Un règlement de comptes présumé au petit matin
Mercredi, peu après 5 heures, un homme d’environ trente ans a été tué par balles à Sevran (Seine-Saint-Denis), alors qu’il se trouvait au volant de sa voiture. Selon une source policière, le véhicule a été criblé d’impacts sur l’une des artères les plus fréquentées de la ville. La victime, atteinte à la tête, est décédée sur place, au poste de conduite, sans que les secours n’aient pu la réanimer.
Les premiers éléments recueillis évoquent une attaque menée depuis une autre automobile, qui se serait portée à hauteur de la cible avant d’ouvrir le feu par rafales. La scène a laissé sur le bitume et les façades des marques tangibles de violence: une trentaine de tirs auraient été comptabilisés, dont certains ont atteint la devanture d’une boulangerie située le long de la voie.
Un profil déjà connu des services
D’après des informations concordantes, la personne tuée était très défavorablement connue de la justice. Des procédures antérieures sont mentionnées, notamment en lien avec des trafics. Le Parisien cite des éléments de sources proches du dossier, faisant état d’un passé judiciaire lourd et d’un possible lien avec une tentative d’homicide visant un policier. À ce stade, ces indications ne préjugent pas des motivations exactes de l’attaque ni des protagonistes impliqués.
« pour trafic de stupéfiants »
Cette mention, rapportée par la presse, éclaire le contexte judiciaire du défunt mais ne saurait, à elle seule, expliquer le déchaînement de feu observé mercredi matin.
La brigade criminelle saisie, le parquet silencieux
L’enquête a été confiée à la brigade criminelle de la police judiciaire de Paris pour des faits d’homicide volontaire. Sollicité dans l’immédiat, le parquet de Bobigny n’a pas répondu. Les investigations devront déterminer l’itinéraire des tireurs, les armes utilisées, et préciser la chronologie exacte de l’embuscade présumée sur cette grande voie sevranaise.
Un choc pour les riverains, une artère marquée
Au-delà du drame, l’attaque a frappé un lieu de passage quotidien, au moment où les premiers travailleurs et commerçants s’activent. La façade de la boulangerie touchée témoigne de la trajectoire erratique de balles tirées en rafales. Les habitants, qui empruntent chaque jour cette artère, s’interrogent sur la montée d’une violence armée qui déborde ponctuellement l’ombre des règlements de comptes pour surgir en pleine ville.
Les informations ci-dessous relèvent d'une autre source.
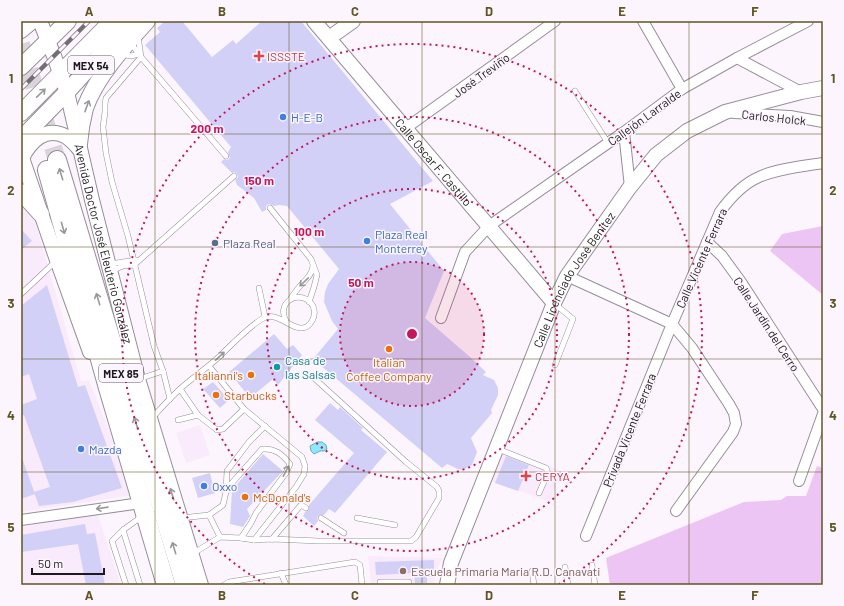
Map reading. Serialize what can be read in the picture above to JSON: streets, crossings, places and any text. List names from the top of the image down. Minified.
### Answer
{"streets":{"highway":["Avenida Doctor José Eleuterio González","MEX 85"],"main road":["MEX 54"],"street":["José Treviño","Callejón Larralde","Carlos Holck","Calle Oscar F. Castillo","Calle Vicente Ferrara","Calle Licenciado José Benítez","Calle Jardín del Cerro","Privada Vicente Ferrara"]},"crossings":[["MEX 54","Avenida Doctor José Eleuterio González"],["José Treviño","Calle Oscar F. Castillo"],["Callejón Larralde","Calle Oscar F. Castillo"],["Carlos Holck","Calle Licenciado José Benítez"],["Calle Oscar F. Castillo","Calle Licenciado José Benítez"],["Avenida Doctor José Eleuterio González","MEX 85"],["Calle Vicente Ferrara","Calle Jardín del Cerro"],["Calle Vicente Ferrara","Privada Vicente Ferrara"]],"places":{"health":["ISSSTE","CERYA"],"other":["H-E-B","Plaza Real Monterrey","Plaza Real","Italian Coffee Company","Casa de las Salsas","Italianni's","Starbucks","Mazda","Oxxo","McDonald's","Escuela Primaria Maria R.D. Canavati"]},"scale_bar":"50 m","grid":{"columns":["A","B","C","D","E","F"],"rows":["1","2","3","4","5"]},"rings":["200 m","150 m","100 m","50 m"]}
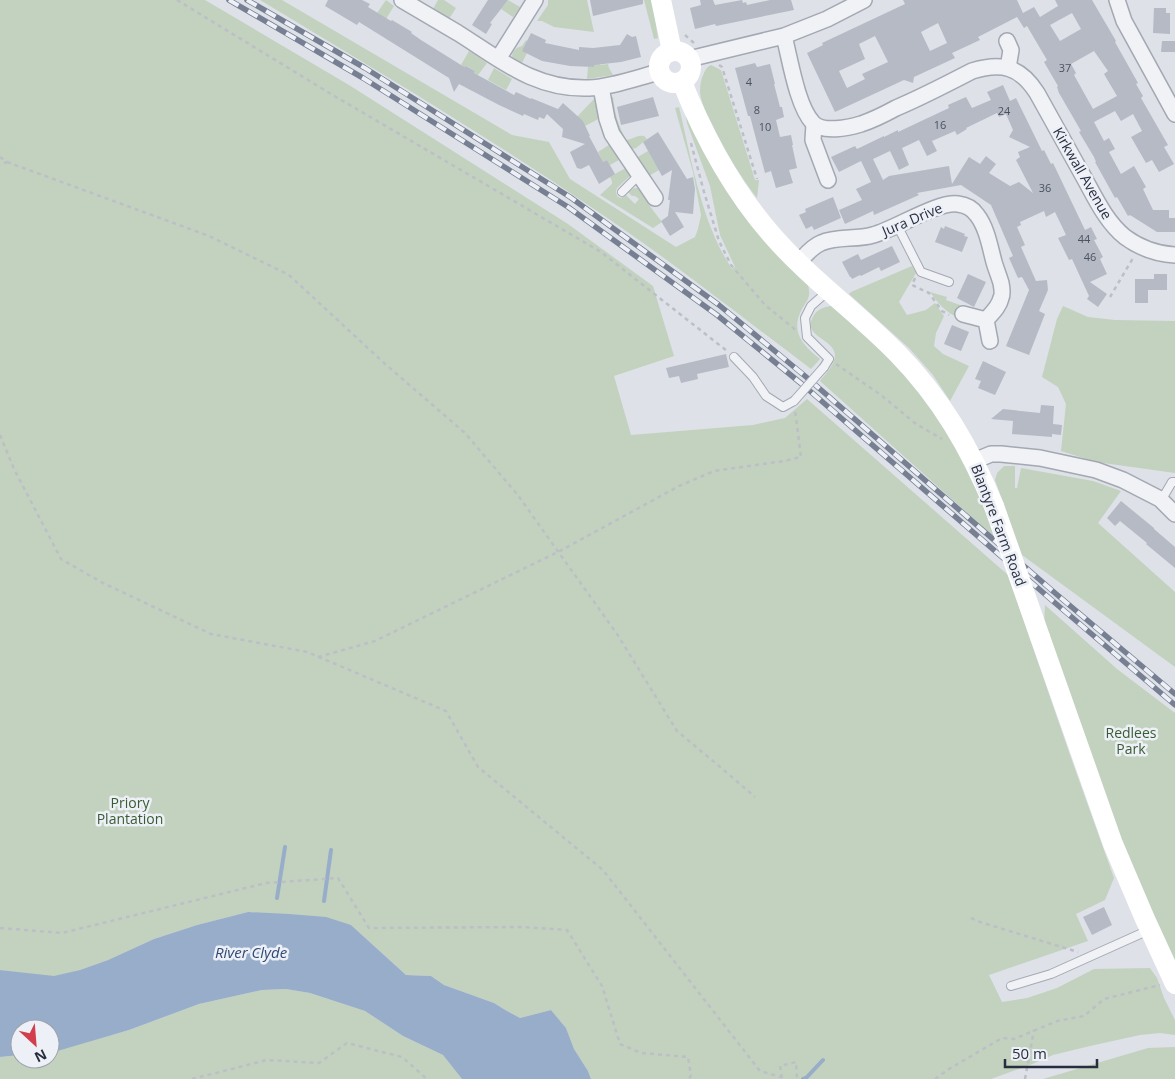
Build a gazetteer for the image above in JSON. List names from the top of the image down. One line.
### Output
{"streets":{"main road":["Blantyre Farm Road"],"street":["Kirkwall Avenue","Jura Drive"]},"crossings":[["Jura Drive","Blantyre Farm Road"]],"water":["River Clyde"],"parks":["Redlees Park","Priory Plantation"],"house_numbers":["37","4","8","24","16","10","36","44","46"],"scale_bar":"50 m","north":"bottom right"}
Les commerçants devront composer avec des vitrines abîmées et des traces matérielles à réparer, tandis que les forces de l’ordre poursuivent les relevés et auditions. La circulation, brièvement perturbée pour les nécessités de l’enquête technique, a été rétablie dans la matinée selon nos informations recueillies sur place.
Ce que l’on sait à cette heure
- Les faits se sont déroulés vers 5 h sur une grande artère de Sevran.
- Environ 30 impacts ont été relevés, dont certains sur la façade d’une boulangerie.
- La victime est décédée au volant, atteinte à la tête.
- L’enquête est menée par la brigade criminelle pour homicide volontaire.
Les points-clés récapitulés
| Élément | Précision |
|---|---|
| Heure des faits | Vers 5 h mercredi |
| Lieu | Artère principale de Sevran (93) |
| Nombre de tirs | Environ 30 en rafales |
| Dégâts annexes | Façade d’une boulangerie endommagée |
| Profil de la victime | Très défavorablement connu des services |
| Autorité saisie | Brigade criminelle (PJ Paris) |
Prochaines étapes
Les enquêteurs vont s’employer à exploiter les images de vidéoprotection, à analyser les douilles et trajectoires, et à recouper les témoignages. Toute la lumière doit être faite sur la préparation de l’attaque et ses soutiens éventuels. Dans l’attente, les autorités appellent à la prudence sur les rumeurs et à laisser l’enquête suivre son cours.